---- TEXTE SOURCE
Les drones-kamikazes, bien que moins nombreux, sont également d’une grande importance stratégique. Ces UAVs sont équipés d’explosifs et lancés sur le front sans objectif préalablement défini. Les Russes utilisent leurs propres drones comme le Lancet-3, mais aussi des modèles Shahed-136 de fabrication iranienne. Malgré l’absence d’une armée navale robuste, l’Ukraine riposte avec des véhicules maritimes non pilotés, comme de petits kayaks téléguidés chargés d’explosifs (450 kilos de TNT).
La preuve de l’importance des drones dans leurs opérations militaires se voit par la façon dont les Russes et les Ukrainiens se sont organisés pour entretenir leurs troupes sur le long terme. Ils achètent des drones civils en masse sur le marché et développent leurs propres capacités de production. Alors qu’elle était initialement balbutiante lors de l’éclatement de la guerre en Donbass il y a dix ans, l’industrie ukrainienne a depuis gagné en solidité. En fin août, le ministre de la transformation numérique ukrainien a annoncé la création d’un drone similaire au Lancet russe qui serait bientôt lancé sous le nom de Peroun, le dieu slave de la foudre et du tonnerre.
--------
---- DONNÉES ENREGISTRÉES
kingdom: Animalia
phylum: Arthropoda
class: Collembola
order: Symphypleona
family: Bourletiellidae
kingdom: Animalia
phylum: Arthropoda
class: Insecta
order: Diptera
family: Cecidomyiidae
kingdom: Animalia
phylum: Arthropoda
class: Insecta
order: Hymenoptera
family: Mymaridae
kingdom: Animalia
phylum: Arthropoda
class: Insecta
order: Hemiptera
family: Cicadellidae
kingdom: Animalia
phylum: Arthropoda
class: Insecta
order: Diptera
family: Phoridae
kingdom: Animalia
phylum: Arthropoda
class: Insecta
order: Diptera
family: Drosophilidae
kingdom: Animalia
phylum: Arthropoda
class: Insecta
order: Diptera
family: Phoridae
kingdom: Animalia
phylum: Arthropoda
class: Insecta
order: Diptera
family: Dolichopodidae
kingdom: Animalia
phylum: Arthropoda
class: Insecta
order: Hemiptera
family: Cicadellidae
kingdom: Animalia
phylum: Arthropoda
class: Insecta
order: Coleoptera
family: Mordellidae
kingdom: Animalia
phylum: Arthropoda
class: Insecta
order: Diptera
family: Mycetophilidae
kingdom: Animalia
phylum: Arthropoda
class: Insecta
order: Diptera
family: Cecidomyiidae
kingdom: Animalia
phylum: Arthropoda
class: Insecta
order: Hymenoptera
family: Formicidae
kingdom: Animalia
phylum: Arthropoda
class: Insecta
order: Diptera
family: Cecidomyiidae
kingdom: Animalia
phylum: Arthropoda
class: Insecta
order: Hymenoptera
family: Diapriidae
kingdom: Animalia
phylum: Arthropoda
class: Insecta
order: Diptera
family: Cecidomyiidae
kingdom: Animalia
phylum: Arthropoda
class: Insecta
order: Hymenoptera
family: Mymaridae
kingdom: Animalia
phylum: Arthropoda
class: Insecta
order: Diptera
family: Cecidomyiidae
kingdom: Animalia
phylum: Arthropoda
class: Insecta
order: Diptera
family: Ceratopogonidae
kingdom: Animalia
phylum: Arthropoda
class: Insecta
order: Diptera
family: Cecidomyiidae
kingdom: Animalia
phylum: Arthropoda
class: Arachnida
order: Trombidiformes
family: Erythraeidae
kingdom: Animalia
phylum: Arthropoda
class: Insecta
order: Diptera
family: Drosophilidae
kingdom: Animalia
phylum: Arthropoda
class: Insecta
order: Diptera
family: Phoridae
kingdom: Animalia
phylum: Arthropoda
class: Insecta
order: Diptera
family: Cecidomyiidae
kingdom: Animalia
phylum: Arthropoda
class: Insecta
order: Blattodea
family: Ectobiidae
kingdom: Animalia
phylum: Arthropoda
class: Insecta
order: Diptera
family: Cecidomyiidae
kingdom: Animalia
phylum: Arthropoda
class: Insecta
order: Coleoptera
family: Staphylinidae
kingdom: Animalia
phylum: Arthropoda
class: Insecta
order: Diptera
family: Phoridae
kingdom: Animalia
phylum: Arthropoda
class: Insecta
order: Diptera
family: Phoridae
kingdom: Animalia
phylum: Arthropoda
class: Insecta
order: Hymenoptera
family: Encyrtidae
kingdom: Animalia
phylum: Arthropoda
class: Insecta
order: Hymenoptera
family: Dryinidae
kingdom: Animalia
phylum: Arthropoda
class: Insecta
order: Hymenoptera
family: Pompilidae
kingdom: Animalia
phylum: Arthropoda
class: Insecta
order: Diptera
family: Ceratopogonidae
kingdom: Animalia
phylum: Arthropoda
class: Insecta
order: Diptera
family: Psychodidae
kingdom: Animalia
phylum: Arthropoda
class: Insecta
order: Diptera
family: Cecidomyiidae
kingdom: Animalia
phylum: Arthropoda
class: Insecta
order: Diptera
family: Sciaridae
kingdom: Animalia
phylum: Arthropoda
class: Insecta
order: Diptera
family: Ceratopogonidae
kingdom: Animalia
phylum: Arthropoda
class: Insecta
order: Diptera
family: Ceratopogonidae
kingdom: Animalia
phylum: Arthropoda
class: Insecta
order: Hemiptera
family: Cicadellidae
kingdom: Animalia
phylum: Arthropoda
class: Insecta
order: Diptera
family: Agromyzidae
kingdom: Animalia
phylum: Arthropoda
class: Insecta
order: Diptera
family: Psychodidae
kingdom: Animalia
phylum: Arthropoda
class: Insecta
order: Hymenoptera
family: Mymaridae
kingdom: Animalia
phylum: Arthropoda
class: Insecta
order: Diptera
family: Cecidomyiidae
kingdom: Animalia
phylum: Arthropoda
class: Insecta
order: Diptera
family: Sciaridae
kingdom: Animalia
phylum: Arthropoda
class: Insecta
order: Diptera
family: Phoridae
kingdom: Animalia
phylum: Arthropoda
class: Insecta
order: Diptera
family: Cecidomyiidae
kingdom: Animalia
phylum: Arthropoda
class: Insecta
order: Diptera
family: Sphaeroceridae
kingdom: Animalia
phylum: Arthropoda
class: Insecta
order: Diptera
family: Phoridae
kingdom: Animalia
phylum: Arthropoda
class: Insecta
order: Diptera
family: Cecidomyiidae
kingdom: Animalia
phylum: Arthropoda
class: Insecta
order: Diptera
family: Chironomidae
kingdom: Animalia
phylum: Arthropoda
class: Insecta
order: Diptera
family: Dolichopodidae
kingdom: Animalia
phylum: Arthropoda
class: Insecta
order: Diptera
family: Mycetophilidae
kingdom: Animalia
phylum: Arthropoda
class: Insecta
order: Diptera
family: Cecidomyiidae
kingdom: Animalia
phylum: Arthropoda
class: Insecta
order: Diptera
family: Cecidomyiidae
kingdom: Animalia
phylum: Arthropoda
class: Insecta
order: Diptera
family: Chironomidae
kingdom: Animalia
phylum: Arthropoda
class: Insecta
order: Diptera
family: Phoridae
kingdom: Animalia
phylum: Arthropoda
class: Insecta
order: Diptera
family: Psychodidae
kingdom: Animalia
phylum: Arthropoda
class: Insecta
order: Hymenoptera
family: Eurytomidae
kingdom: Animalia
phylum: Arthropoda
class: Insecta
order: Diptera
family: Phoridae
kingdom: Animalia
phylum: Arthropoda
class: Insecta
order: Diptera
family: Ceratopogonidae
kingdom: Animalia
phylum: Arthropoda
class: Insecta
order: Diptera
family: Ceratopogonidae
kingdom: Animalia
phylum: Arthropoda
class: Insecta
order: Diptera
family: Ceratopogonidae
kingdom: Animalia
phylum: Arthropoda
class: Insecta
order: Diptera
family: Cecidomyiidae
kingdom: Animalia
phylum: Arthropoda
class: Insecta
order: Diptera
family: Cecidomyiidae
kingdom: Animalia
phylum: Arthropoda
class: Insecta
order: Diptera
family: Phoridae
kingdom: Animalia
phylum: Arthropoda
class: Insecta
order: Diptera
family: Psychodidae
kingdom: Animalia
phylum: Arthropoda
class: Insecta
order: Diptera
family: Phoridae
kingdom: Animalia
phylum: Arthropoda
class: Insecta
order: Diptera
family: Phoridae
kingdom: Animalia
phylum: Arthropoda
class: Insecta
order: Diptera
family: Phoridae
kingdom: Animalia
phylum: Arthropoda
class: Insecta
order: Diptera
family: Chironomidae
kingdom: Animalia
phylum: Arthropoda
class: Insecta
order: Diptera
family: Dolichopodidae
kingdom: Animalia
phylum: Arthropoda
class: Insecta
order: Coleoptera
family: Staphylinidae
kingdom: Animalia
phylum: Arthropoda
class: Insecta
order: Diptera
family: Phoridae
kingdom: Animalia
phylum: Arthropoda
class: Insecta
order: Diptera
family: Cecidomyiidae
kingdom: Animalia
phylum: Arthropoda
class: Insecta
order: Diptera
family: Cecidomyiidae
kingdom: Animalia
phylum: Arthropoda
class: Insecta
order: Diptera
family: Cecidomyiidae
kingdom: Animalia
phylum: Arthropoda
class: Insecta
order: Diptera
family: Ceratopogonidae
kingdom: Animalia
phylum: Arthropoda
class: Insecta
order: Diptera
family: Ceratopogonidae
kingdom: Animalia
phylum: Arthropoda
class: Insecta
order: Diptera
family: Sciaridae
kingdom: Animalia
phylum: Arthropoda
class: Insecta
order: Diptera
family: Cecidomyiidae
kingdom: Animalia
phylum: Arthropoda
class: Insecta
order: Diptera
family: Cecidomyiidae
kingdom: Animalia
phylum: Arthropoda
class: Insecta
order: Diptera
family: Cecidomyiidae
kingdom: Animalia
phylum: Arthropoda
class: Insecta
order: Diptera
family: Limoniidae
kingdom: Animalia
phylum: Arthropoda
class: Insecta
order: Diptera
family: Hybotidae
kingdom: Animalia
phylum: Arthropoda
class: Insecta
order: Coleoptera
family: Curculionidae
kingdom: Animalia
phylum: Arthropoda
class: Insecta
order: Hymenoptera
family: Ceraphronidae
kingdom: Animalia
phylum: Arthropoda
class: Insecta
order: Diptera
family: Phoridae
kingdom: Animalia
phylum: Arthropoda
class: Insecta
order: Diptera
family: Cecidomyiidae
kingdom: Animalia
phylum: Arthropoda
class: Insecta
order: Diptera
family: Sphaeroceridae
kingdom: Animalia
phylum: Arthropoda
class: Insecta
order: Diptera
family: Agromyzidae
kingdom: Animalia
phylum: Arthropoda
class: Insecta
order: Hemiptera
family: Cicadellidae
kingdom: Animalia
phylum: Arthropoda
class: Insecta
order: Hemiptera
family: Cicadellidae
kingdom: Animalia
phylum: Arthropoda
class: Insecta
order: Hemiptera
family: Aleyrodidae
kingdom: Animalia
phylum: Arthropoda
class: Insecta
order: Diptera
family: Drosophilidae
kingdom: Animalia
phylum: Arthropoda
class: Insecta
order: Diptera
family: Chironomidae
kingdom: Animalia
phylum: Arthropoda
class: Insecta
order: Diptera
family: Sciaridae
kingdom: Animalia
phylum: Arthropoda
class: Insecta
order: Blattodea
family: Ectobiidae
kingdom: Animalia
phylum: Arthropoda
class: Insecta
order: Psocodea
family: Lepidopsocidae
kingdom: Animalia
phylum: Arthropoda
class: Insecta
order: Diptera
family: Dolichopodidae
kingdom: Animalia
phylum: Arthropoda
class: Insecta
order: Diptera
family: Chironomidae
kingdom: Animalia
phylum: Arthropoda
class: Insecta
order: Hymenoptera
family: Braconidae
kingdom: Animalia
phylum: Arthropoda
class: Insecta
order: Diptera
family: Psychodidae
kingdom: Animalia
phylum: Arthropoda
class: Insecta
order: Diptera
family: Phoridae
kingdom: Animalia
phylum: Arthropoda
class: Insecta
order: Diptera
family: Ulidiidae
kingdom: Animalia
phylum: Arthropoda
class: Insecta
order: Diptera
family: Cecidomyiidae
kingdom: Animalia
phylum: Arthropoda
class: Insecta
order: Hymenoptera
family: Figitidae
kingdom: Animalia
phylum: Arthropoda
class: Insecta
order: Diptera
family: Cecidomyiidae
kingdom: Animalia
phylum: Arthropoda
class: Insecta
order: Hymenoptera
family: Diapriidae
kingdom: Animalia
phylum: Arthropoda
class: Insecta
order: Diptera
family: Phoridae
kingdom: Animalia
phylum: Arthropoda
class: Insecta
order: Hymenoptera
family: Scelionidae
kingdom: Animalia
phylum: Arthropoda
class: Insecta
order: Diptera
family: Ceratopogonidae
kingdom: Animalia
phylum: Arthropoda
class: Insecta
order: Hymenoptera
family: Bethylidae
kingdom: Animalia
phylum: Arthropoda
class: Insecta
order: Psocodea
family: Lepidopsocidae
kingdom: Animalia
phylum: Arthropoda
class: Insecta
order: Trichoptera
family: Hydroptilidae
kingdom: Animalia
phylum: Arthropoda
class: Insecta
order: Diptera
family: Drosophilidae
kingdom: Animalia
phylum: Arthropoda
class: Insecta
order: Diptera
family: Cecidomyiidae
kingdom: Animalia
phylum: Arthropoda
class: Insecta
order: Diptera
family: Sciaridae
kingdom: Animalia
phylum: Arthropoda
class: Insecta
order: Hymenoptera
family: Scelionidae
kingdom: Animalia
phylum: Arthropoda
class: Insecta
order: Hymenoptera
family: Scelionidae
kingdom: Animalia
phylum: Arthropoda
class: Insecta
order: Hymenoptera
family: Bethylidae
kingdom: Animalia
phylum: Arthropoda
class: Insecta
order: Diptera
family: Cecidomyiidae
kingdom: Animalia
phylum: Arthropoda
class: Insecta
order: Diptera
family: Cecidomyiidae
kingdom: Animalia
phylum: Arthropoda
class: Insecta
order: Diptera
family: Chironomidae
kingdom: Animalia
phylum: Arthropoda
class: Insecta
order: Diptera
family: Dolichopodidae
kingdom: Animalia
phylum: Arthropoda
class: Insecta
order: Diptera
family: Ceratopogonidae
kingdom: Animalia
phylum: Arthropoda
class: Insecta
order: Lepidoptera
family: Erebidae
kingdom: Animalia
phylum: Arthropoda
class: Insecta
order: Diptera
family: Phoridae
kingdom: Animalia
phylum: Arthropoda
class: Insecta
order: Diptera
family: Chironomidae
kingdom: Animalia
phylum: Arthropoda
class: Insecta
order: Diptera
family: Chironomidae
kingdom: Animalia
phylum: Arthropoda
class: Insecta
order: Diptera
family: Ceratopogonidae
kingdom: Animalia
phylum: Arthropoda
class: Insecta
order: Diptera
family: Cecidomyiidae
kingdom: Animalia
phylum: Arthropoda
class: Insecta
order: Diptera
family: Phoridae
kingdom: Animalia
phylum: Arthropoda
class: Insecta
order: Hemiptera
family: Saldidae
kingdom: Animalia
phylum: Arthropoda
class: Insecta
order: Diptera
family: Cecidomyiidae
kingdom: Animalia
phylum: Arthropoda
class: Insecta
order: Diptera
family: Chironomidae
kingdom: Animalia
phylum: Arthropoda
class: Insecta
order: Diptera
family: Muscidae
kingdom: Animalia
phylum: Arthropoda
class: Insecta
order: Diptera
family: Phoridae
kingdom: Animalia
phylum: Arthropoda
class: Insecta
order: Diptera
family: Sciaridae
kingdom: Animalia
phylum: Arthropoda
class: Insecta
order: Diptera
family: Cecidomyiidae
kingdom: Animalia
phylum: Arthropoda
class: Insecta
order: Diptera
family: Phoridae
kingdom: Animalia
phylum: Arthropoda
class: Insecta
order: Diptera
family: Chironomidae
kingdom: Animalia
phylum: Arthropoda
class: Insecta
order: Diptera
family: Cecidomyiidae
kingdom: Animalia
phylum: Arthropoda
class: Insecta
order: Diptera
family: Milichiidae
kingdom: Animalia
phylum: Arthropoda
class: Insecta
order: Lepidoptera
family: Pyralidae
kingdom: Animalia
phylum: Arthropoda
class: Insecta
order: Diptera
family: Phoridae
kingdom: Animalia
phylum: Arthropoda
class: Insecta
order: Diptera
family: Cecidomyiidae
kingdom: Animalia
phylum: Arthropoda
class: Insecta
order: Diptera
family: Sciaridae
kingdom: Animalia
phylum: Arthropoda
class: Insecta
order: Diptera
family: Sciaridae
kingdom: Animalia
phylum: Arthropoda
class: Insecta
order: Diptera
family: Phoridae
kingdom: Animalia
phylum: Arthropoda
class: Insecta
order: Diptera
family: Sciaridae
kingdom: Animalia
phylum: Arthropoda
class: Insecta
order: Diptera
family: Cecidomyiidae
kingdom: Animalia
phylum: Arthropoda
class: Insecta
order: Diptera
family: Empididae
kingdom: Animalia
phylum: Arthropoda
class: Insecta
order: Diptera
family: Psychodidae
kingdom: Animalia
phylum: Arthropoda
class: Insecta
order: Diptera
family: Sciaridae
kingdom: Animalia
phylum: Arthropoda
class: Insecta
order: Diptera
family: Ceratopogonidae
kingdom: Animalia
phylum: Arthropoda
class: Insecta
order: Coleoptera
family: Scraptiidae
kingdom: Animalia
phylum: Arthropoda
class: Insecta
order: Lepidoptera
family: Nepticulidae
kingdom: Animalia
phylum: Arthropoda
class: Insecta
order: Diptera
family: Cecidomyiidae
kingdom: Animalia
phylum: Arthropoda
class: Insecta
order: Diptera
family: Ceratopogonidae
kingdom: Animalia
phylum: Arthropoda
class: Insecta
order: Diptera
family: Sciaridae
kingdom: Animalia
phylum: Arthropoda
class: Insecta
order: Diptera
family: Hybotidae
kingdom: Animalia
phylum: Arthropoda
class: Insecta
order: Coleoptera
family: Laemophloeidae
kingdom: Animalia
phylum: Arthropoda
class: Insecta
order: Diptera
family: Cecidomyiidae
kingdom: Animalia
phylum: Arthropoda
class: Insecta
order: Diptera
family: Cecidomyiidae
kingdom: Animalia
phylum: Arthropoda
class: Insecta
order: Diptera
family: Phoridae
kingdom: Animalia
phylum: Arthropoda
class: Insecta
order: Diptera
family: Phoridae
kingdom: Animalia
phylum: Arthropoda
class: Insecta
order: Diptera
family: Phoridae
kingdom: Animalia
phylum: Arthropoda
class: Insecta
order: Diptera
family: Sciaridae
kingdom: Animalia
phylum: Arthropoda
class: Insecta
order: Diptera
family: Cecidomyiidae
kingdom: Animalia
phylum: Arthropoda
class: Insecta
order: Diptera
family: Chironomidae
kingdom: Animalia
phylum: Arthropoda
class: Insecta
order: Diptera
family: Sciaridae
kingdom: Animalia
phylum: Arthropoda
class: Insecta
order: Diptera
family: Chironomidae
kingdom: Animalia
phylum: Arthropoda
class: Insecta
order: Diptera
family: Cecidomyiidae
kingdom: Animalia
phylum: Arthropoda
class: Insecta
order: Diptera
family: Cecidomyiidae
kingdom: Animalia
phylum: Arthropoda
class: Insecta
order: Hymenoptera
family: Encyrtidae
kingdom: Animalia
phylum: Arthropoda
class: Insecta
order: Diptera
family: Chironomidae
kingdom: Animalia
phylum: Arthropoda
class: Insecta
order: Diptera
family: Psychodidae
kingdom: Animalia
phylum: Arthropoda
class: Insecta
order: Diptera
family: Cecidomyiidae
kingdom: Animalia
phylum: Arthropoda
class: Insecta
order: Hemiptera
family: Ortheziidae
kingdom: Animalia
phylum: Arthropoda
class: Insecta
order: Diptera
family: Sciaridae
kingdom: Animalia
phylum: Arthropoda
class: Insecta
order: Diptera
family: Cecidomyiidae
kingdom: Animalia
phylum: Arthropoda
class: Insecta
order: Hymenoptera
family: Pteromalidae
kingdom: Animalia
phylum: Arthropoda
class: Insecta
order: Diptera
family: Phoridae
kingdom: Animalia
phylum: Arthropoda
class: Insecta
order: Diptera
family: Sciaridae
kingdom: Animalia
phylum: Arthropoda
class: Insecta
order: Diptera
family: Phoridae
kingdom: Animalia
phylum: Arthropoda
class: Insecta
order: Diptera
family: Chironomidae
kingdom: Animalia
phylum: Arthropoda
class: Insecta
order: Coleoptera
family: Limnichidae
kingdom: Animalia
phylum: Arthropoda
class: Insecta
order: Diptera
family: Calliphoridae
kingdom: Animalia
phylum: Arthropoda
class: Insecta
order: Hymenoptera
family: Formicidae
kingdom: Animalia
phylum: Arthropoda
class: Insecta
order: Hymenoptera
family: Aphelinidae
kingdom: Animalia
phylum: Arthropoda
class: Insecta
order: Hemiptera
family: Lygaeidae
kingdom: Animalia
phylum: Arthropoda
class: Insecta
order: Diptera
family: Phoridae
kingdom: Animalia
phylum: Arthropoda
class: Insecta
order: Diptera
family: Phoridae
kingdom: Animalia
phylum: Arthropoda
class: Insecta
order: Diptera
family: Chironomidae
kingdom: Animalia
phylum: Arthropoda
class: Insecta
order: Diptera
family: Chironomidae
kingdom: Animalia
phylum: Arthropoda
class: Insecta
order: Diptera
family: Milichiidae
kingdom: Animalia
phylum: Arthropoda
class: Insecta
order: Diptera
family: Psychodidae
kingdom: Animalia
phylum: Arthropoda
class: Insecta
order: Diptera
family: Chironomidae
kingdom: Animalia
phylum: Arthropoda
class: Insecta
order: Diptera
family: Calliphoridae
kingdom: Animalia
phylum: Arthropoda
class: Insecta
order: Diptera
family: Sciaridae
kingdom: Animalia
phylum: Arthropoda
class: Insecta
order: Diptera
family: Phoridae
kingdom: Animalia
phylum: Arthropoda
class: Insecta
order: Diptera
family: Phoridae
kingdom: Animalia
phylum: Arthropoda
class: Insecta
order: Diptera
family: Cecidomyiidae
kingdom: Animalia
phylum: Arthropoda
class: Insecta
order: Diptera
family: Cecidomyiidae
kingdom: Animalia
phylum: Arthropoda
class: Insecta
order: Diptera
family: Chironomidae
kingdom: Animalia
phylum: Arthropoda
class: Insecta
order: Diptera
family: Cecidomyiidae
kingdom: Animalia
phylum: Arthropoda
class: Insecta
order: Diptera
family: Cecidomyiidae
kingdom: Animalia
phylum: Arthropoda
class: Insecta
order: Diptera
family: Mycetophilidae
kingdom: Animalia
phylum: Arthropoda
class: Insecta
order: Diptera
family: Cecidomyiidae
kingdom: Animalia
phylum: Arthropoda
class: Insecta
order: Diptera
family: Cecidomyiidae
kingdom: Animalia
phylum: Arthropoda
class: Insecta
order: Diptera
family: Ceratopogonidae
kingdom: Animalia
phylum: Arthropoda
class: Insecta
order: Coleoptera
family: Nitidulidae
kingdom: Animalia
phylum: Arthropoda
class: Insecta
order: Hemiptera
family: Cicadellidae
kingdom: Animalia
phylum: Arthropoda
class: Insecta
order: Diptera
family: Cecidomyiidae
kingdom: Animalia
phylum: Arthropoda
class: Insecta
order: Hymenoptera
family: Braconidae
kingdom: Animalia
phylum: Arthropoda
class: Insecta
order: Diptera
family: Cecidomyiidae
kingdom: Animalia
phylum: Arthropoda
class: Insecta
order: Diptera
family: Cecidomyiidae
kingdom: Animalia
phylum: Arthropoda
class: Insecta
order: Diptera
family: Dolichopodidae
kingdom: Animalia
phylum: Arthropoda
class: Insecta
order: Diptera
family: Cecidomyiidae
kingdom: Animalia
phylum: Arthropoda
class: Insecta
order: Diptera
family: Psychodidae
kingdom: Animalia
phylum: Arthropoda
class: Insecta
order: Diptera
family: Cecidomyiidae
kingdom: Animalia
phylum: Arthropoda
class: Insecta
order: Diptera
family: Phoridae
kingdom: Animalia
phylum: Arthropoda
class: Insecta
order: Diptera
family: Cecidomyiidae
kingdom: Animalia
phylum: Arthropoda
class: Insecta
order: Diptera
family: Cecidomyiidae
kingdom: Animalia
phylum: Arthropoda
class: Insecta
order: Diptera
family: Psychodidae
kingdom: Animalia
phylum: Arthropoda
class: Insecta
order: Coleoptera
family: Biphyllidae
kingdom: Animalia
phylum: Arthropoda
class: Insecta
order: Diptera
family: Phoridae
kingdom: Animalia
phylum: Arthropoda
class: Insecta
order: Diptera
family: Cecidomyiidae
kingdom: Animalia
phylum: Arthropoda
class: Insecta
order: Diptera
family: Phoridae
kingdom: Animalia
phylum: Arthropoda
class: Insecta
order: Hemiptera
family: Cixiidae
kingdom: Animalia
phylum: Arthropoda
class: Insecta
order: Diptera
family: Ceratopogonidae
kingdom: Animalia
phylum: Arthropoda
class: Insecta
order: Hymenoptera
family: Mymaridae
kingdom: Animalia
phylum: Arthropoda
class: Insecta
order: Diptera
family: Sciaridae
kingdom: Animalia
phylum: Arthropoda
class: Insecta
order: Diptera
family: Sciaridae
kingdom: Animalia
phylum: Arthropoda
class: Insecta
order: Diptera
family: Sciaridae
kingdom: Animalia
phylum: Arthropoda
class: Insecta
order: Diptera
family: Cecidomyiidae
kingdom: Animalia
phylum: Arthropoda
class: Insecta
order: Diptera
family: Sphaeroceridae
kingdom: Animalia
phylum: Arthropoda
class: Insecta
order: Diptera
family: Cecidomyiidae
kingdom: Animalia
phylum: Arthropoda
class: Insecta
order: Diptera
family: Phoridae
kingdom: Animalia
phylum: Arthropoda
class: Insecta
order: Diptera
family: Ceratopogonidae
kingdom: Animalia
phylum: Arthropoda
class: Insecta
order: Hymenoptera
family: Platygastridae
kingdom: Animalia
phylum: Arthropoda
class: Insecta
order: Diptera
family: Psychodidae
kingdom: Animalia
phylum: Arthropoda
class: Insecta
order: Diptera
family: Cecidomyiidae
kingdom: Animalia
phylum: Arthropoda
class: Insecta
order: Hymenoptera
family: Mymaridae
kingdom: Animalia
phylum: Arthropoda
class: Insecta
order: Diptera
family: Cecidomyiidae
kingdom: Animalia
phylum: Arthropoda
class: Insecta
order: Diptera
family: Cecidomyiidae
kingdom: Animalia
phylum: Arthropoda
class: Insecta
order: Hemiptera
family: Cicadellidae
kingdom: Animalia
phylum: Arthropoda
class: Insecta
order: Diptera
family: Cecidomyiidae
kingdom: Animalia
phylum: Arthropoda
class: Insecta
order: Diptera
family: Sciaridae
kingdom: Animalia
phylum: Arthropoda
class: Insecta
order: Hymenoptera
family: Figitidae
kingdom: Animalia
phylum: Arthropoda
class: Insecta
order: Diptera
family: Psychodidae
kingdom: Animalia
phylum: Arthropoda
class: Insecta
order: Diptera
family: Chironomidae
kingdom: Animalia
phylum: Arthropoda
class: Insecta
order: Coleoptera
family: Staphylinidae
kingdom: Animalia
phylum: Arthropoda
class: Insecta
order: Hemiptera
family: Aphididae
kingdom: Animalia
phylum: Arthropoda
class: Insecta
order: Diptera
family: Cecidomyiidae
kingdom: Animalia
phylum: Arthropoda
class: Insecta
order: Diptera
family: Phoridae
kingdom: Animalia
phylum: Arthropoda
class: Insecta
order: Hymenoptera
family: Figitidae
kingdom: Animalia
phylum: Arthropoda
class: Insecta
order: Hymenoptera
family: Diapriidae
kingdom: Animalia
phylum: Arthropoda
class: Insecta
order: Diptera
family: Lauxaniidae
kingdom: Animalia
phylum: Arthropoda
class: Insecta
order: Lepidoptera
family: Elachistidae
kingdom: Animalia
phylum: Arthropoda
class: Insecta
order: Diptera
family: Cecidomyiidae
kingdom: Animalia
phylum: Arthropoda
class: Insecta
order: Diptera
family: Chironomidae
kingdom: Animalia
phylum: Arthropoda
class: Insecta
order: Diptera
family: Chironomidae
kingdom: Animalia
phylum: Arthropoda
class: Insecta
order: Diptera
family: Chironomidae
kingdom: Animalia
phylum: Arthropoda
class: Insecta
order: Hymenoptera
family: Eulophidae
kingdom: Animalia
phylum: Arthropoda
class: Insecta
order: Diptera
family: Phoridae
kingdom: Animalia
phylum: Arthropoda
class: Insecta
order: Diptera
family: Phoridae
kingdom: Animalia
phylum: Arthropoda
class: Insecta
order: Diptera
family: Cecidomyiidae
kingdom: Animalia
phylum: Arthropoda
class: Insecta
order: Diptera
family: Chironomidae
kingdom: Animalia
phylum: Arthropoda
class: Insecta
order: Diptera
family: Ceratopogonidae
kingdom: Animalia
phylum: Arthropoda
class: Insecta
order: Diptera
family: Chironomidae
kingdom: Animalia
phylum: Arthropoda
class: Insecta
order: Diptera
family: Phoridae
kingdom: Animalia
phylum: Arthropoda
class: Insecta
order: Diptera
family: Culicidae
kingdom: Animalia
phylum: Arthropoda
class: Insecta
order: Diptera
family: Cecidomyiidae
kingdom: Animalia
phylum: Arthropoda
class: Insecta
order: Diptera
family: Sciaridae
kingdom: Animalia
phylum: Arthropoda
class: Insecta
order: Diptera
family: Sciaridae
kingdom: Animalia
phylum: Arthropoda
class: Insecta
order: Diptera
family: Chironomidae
--------
OBJECTIFS:
1. Modifiez le passage du texte sur les drones compris entre « Les drones-kamikazes, bien » et « kilos de TNT). », bornes incluses, en remplaçant « kayaks » par « canots ».
2. D'après le texte sur les drones, sous quel nom le drone ukrainien similaire au Lancet russe doit-il être lancé ?
Les enregistrements n'ont aucun rôle dans ce travail.

RÉPONSES:
1.
Les drones-kamikazes, bien que moins nombreux, sont également d’une grande importance stratégique. Ces UAVs sont équipés d’explosifs et lancés sur le front sans objectif préalablement défini. Les Russes utilisent leurs propres drones comme le Lancet-3, mais aussi des modèles Shahed-136 de fabrication iranienne. Malgré l’absence d’une armée navale robuste, l’Ukraine riposte avec des véhicules maritimes non pilotés, comme de petits canots téléguidés chargés d’explosifs (450 kilos de TNT).

2. Sous le nom de Peroun.